I recently caught up with a friend who experienced a similar situation. “You would never lay a hand on a true friend that you had a disagreement with. What makes (you) to think that it’s okay that (you) can do that to a spouse/partner/someone you’re in a relationship with?” There is no excuse for what state of mind a person is in, no matter how angry or upset, whether they are drunk or especially if they are sober, you do not lay a hand on the person you love. That is not respect and that is certainly not love. I’ve known this for years but have only recently started to start believing and reminding myself that I deserve more and that I am worth more.

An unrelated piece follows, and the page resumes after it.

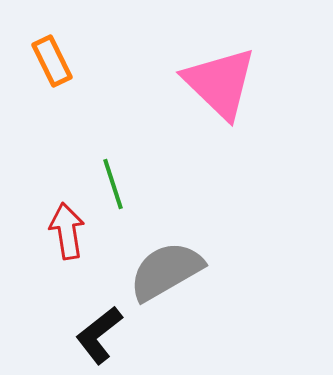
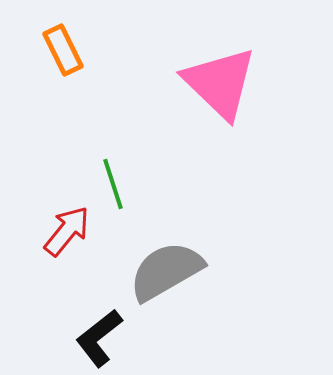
orange rectangle: moved 11 px right, 11 px up
red arrow: rotated 48 degrees clockwise
black L-shape: moved 3 px down
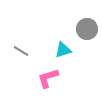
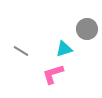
cyan triangle: moved 1 px right, 1 px up
pink L-shape: moved 5 px right, 4 px up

On and off for a few years, running has given me peace of mind and a sense of accomplishment that I never knew I was able to achieve. I never kept up with it constantly, and always end up tapering off due to some stupid excuse like the weather, or prior commitments, or being afraid to go to a gym.I’ve also been generally very pessimistic, self conscious, and an insecure person but with running, it helps combat some of those negative thoughts against my self worth. I get to enjoy my music, focus on one thing and zone out for a half hour while I let my legs take me wherever I end up going that day. I feel empowered and that I can do more than I realize because running used to be one of my least favorite activities . Now, I look forward to getting some time to hit the pavement and get lost for a little while, feeling completely unbothered. And sure, I feel better about myself physically, but I feel even better about myself mentally. I feel accomplished. I feel energized. I feel ready to conquer more. I feel…better.
I don’t run to strengthen my body. I run to strengthen my mind. I do it for her. I do it for Gabby. I do it for my daughter. I do it for me.